• **What needs to be done**: Go through the records line by line. Report how many lines contain "filter", with nothing else.

• **Records provided**:
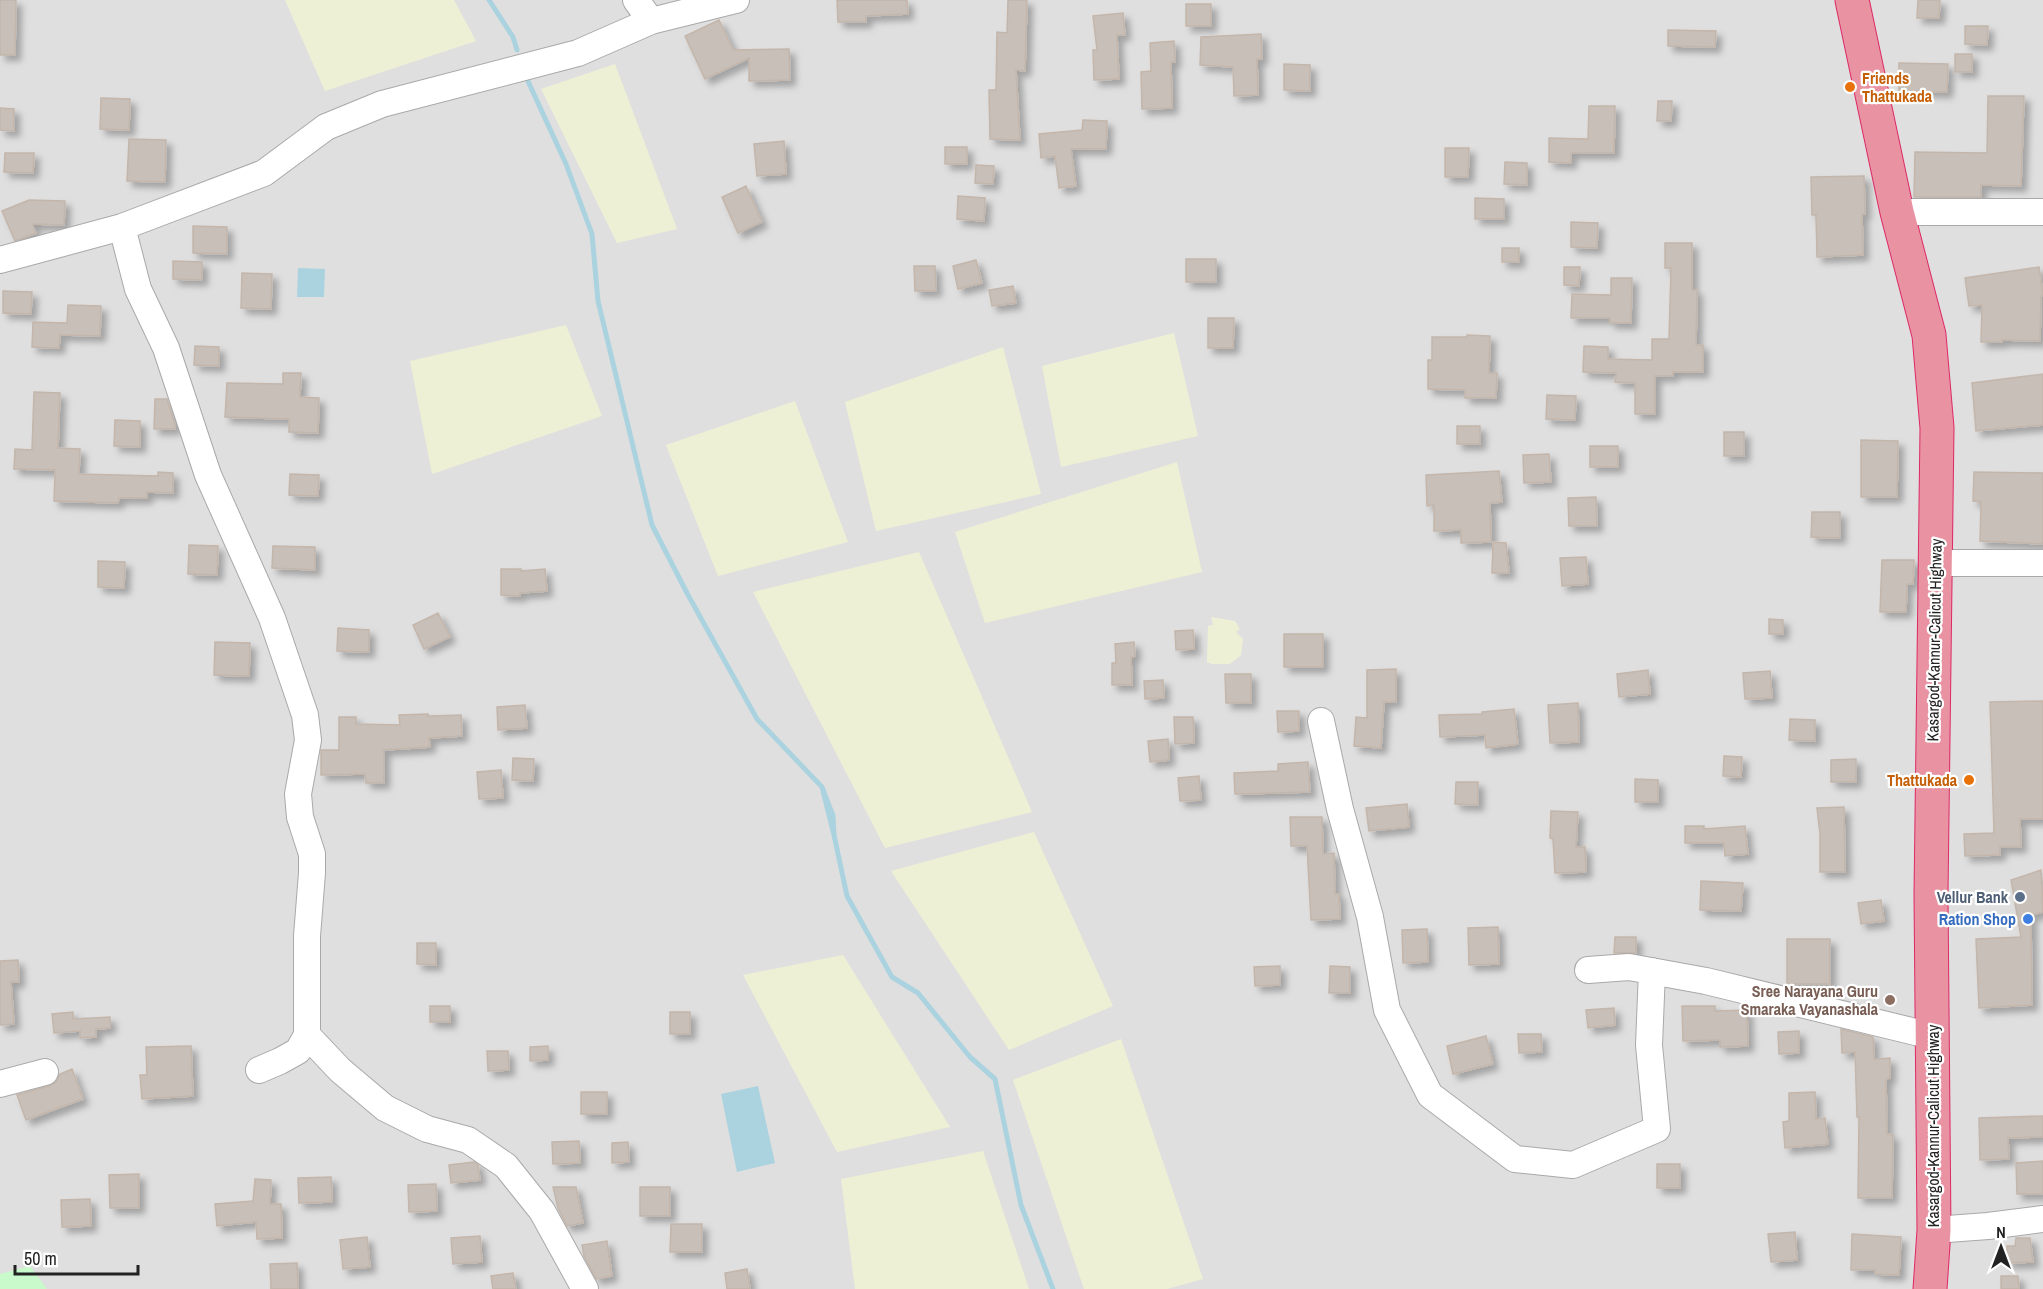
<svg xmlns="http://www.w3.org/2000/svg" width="2043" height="1289" font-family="'Archivo Narrow',sans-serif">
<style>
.residential{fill:#e0dfdf}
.farmland{fill:#eef0d5}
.park{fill:#c8facc}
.water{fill:#aad3df}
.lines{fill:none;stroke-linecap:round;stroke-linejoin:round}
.stream{stroke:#aad3df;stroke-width:5}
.building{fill:#c7bfb8;stroke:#c4b6ab;stroke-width:1.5;filter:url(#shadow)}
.minor-casing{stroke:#a9a9a9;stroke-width:28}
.highway-casing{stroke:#dc2a67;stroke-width:35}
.minor{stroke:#fff;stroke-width:26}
.highway{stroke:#e892a2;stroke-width:33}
.food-dot{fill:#e8710a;stroke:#fff;stroke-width:2}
.service-dot{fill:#5c6f8a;stroke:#fff;stroke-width:2}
.shop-dot{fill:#3f7fe0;stroke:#fff;stroke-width:2}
.education-dot{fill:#8d6e63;stroke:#fff;stroke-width:2}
.labels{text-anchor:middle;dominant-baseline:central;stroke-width:4.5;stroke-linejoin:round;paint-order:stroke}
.food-label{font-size:16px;font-weight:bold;fill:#c56008;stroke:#fff;text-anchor:start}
.street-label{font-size:16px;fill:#222;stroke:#fff}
.service-label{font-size:16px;font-weight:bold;fill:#4e5e75;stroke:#fff;text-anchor:end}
.shop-label{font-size:16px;font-weight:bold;fill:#366cbe;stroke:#fff;text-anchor:end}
.education-label{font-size:16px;font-weight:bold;fill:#785e54;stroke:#fff;text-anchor:end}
</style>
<defs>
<filter id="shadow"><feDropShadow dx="5.5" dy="5.5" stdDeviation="3" flood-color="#0004"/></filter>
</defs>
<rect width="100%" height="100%" fill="#f2efe9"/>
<path class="residential" d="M0 0H2043V1289H0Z"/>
<path class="farmland" d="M285 0H454L476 41 325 91Z
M615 64 677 229 617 243 541 89Z
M566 325 602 416 432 474 410 361Z
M1174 333 1198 436 1061 467 1042 366Z
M1003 347 1041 494 876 531 845 402Z
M795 401 848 542 718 576 666 445Z
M1177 462 1202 572 985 623 955 532Z
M919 552 1032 812 885 848 753 592Z
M1211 617 1235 621 1240 629 1236 632 1243 639 1241 655 1230 664H1212L1207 662 1208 626 1213 625Z
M1034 832 1113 1006 1009 1050 891 871Z
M843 955 950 1127 837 1152 743 975Z
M1121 1039 1203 1279 1167 1289H1084L1013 1080Z
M983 1151 1029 1289H855L841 1179Z"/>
<path class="park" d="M30 1266 47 1289H0V1274Z"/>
<path class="water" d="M298 268 325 269 324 297H297Z
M758 1086 775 1163 737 1172 721 1094Z"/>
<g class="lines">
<path class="stream" d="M489 0 513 37 517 50
M527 79 566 164 592 234 598 301 652 525 688 595 757 719 822 787 833 816 834 835 822 787
M834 835 847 896 892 977 918 993 970 1057 995 1079 1021 1205 1053 1289"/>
</g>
<path class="building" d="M0 0H16L15 55H0Z
M837 0H907L908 14 866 16V22H838Z
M1008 0H1027L1025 71 1016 70 1020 140 990 139 989 90H996L997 32 1007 33Z
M1918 0H1940L1939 18H1917Z
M1186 4H1211V26H1186Z
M1123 13 1125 35H1117L1119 79 1094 80 1093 50H1097L1093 16Z
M719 20 733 50 789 49 790 80 749 81V58L705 79 685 36Z
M1965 26H1988L1987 45 1965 44Z
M1668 30 1716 31 1715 47 1668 46Z
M1261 34 1262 59H1257L1258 95 1234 96 1233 67 1200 65 1201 37Z
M1174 41 1175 62H1171L1172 108 1142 109 1141 72 1151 71 1150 43Z
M1955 54H1972V72H1955Z
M1899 63 1948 64 1947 92 1899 91Z
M1284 64 1310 65V91L1284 90Z
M1988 96H2024L2021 186 1981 185V197H1914L1915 152 1987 153Z
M101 98 130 99 129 130 100 129Z
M1658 101H1672L1671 121H1657Z
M1589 106H1615L1614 153H1571V163L1549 162V138L1588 139Z
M0 108 14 109V131L0 130Z
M1083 120 1107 121 1106 149H1071L1076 186 1059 188 1055 156 1041 158 1039 134 1082 130Z
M129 139 166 140 165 182 127 181Z
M784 141 786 174 757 176 754 144Z
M945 147H967V164H945Z
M1445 148H1469L1468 177H1445Z
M5 153H34L33 173 4 172Z
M1505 162 1527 163V185L1504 184Z
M976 165 994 166 993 184 975 183Z
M1864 176 1865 214H1862L1863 255 1817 257 1816 215H1812L1811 177Z
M746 186 762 222 738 233 722 197Z
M958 196 985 198 984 221 957 219Z
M1475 198 1504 199V219H1475Z
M29 200 65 201 64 225 32 224 36 233 15 241 2 211Z
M1571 222 1598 223 1597 248 1571 247Z
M193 226 227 227V254L193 253Z
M1665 243H1692V290H1697L1696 345H1703V372H1673V376H1655V414H1635V383L1615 382 1616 373 1583 372 1584 346 1608 347V359L1652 360V339H1669L1671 268H1665Z
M1502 248H1519V262H1502Z
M1186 259H1216V282H1186Z
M976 260 982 283 958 289 953 266Z
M173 261 202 262V280L173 279Z
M914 266H935L936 291H915Z
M1564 267H1580L1579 286 1564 285Z
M2039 267 2043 295 2041 296 2040 341 2002 340V342H1981L1982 305 1969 306 1965 278Z
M242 273 272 274 271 309 241 308Z
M1611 278H1632L1631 323H1610V318H1571L1572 294 1611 295Z
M1013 286 1016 303 992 306 989 290Z
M3 291 32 292 31 314 3 313Z
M68 305 101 306 100 336 60 335 59 348 32 347 33 322 67 323Z
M1208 318H1234L1233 348H1208Z
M1467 335 1490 336 1489 373H1497L1496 398H1465V390L1428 389V360H1432V337H1467Z
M195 346 219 347V366L194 365Z
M283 373H301L300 397 319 398 318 433 289 432V419L225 417 227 383 283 384Z
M2043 374V425L1976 431 1972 383Z
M34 392 60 393 58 448 80 449 79 474 158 476V472L173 473V493L147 492V498H119L118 503 54 501 55 470 14 469 15 449 32 450Z
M1547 395 1576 396 1575 420 1546 419Z
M155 399H167L175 424V429H154Z
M115 420 140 421V447L114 446Z
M1457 426H1480V444H1457Z
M1724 432H1744V456H1724Z
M1861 440 1898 441 1897 497H1861Z
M1590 446H1618V467H1590Z
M1549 454 1551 482 1524 483 1523 455Z
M1499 471 1502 502 1490 503 1491 542 1461 543V530L1434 531V505L1427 506 1426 475Z
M1974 472 2043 473V544L1980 541 1981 502 1973 501Z
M290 474 319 475 318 496 289 495Z
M1596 497 1597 526H1569L1568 498Z
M1812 512H1840V538L1811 537Z
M1493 542 1506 543 1509 573H1492Z
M189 545 218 546 217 575 188 574Z
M273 546 315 547V570L272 568Z
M1586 557 1588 584 1562 586 1560 558Z
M1882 560H1914L1913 584H1907L1906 612H1880Z
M98 561 125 562 124 588 98 587Z
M501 569H521V571L545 569 547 591 520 593V596L501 595Z
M438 613 450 637 424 649 413 625Z
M1769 619 1783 620V634H1769Z
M338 628 369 630V652L337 651Z
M1193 630 1194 649 1176 650 1175 631Z
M1284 634H1323V667H1284Z
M215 642 250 643 249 676 214 675Z
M1134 642 1135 656 1131 657 1132 685H1112V663H1116L1115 644Z
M1396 669V702H1384L1381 748 1354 746 1356 717 1367 718V670Z
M1648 670 1650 694 1619 697 1617 674Z
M1770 671 1772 698 1745 699 1743 673Z
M1225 674H1251V703H1226Z
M1163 680 1164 698 1145 699 1144 681Z
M2043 701V819H2020L2021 847H2000V855L1965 856 1964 834 1994 833 1990 702Z
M1578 703 1579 742 1550 743 1548 705Z
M525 705 527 728 498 730 497 707Z
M1514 709 1518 744 1486 748 1485 735 1440 737 1439 715 1482 714V712Z
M1277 711H1299V731L1278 732Z
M428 714V716L461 715 462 736 429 738 430 747 384 750V783H366L365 774 321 775V750H339V717H356V724L400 725 399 715Z
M1174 717H1193L1194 743 1175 744Z
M1790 719 1815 720V741L1789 740Z
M1168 739 1169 760 1150 762 1148 741Z
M1724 756 1742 757 1741 777 1723 776Z
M513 758 534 759 533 781 512 780Z
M1856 759V782H1831V760Z
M1308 762 1310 792 1235 794 1234 773 1278 771V764Z
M501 770 503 798 479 799 477 772Z
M1199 776 1201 800 1180 801 1178 778Z
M1635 779 1658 780V802H1635Z
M1456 782H1478V805L1455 804Z
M1407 804 1409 827 1369 831 1366 808Z
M1844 807 1845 872H1820V834L1817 808Z
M1551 811 1578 812 1576 847H1585L1586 872 1555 873 1553 839 1550 838Z
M1290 817H1322L1323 854 1334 853 1335 894H1339L1340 919 1311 920 1307 846H1291Z
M1685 826H1704V829L1745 826 1748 854 1725 856 1724 843H1685Z
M2041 870 2043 912 2031 915 2032 1005 1979 1008 1976 939 2021 937 2011 880Z
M1701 881 1743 883 1741 911 1700 910Z
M1881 900 1884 921 1861 924 1858 903Z
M1498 927 1499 964 1469 965 1468 928Z
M1427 929 1428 962 1403 963 1402 930Z
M1615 937H1636V953H1614Z
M1787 939H1830V984H1787Z
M417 943H436V965L417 964Z
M18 960 19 982H11L14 1024 0 1025V961Z
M1280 966V985L1255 986 1254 967Z
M1330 966 1350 967V993H1329Z
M430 1006H450V1022H430Z
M1682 1006H1715V1011L1747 1010 1748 1046 1720 1047V1040L1683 1041Z
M1614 1008 1615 1025 1588 1028 1586 1010Z
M73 1012V1019L110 1017V1028L96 1029V1037L80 1038V1031L54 1033 52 1014Z
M670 1012H690V1034H670Z
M1841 1029 1873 1037 1874 1059 1890 1058V1078L1886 1079 1887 1134 1893 1135 1892 1198H1858L1859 1117H1857L1855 1052 1842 1053Z
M1799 1031V1053L1779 1054 1778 1032Z
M1518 1034H1541L1542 1052 1519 1053Z
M1486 1036 1493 1064 1453 1074 1447 1046Z
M191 1046 193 1096 142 1099 140 1075H147L146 1047Z
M548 1046V1060L530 1061V1047Z
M487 1051H508L509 1070 488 1071Z
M72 1069 83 1099 26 1120 17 1095 49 1086 56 1082 60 1074Z
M581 1092H607V1114H581Z
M1815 1092 1816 1119 1825 1118 1828 1144 1785 1148 1783 1122 1789 1121V1093Z
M2043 1116V1137L2008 1138 2009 1159 1980 1160 1979 1118Z
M579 1141 580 1163 553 1164 552 1142Z
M628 1142 629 1162 612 1163V1143Z
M2043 1161V1194H2017L2016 1163Z
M474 1162 478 1165 480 1180 451 1183 449 1165Z
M1657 1164H1680V1188H1657Z
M139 1174V1208H110L109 1175Z
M331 1177 332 1202 299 1203 298 1178Z
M255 1179 271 1180 270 1204H281L282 1238 257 1239 256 1222 217 1226 215 1204 253 1201Z
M436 1184 437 1211 409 1212 408 1185Z
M553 1187H576L583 1223 567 1226 558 1208Z
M640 1187H670V1216H640Z
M90 1199 91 1226 62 1227 61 1200Z
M671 1224H702V1252H670Z
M1795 1232 1797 1260 1771 1262 1768 1234Z
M1852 1234 1901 1237 1899 1275 1875 1274V1270H1851Z
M480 1236 482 1262 453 1264 451 1238Z
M367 1237 370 1267 343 1269 340 1240Z
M2016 1238H2030L2033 1262 2007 1263V1246H2015Z
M607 1241 612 1276 596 1279 584 1256 582 1245Z
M297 1263 298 1289H271L270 1264Z
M747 1269 750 1289H727L725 1273Z
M513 1273 516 1289H493L491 1276Z
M2001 1276H2018L2019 1289H2001Z"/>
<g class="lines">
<g class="minor-casing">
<path id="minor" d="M636 0 651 21
M1897 212H2043
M122 227 138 289 166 348 208 475 272 618 305 715 308 740 298 794 300 817 312 854V873L307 936V1035L298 1051 280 1061 259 1070
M0 260 122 227 264 173 326 127 382 104 578 53 651 21 736 0
M1936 563H2043
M1321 721 1340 809 1370 917 1387 1010 1430 1095 1515 1159 1573 1165 1657 1129 1649 1045 1652 971
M1588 970 1629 967 1706 981 1932 1036
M307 1035 340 1070 385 1108 427 1129 468 1140 506 1166 542 1211 585 1289
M0 1084 45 1072
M1934 1230 1988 1226 2043 1219"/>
</g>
<g class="highway-casing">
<path id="highway" d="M1852 0 1897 212 1929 335 1937 428 1931 895 1934 1230 1930 1289"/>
</g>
<use href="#minor" class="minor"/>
<use href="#highway" class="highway"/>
</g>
<g class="food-dot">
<circle cx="1850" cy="87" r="6"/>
<circle cx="1969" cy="780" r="6"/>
</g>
<circle class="service-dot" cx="2020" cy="897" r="6"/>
<circle class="shop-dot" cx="2028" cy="919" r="6"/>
<circle class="education-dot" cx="1890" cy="1000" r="6"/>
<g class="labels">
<g class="food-label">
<text x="1862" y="78">Friends<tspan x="1862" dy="18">Thattukada</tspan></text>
<text x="1957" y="780" text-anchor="end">Thattukada</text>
</g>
<g class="street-label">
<text transform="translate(1934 640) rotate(-89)">Kasargod-Kannur-Calicut Highway</text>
<text transform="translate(1933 1126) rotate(-90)">Kasargod-Kannur-Calicut Highway</text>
</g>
<g class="service-label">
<text x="2008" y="897">Vellur Bank</text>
</g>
<g class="shop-label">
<text x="2016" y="919">Ration Shop</text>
</g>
<g class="education-label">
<text x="1878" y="991">Sree Narayana Guru<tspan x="1878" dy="18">Smaraka Vayanashala</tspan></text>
</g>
</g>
<g transform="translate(2001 1247)" stroke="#ffffff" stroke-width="4.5" paint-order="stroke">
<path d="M0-4.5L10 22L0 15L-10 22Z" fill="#222222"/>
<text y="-9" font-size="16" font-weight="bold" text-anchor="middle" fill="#222222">N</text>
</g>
<path d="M15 1265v9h123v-9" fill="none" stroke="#222222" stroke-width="3"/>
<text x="24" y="1265" font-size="18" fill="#222222" stroke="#ffffff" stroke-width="4.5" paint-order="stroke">50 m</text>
</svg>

• **Answer for this exercise**: 2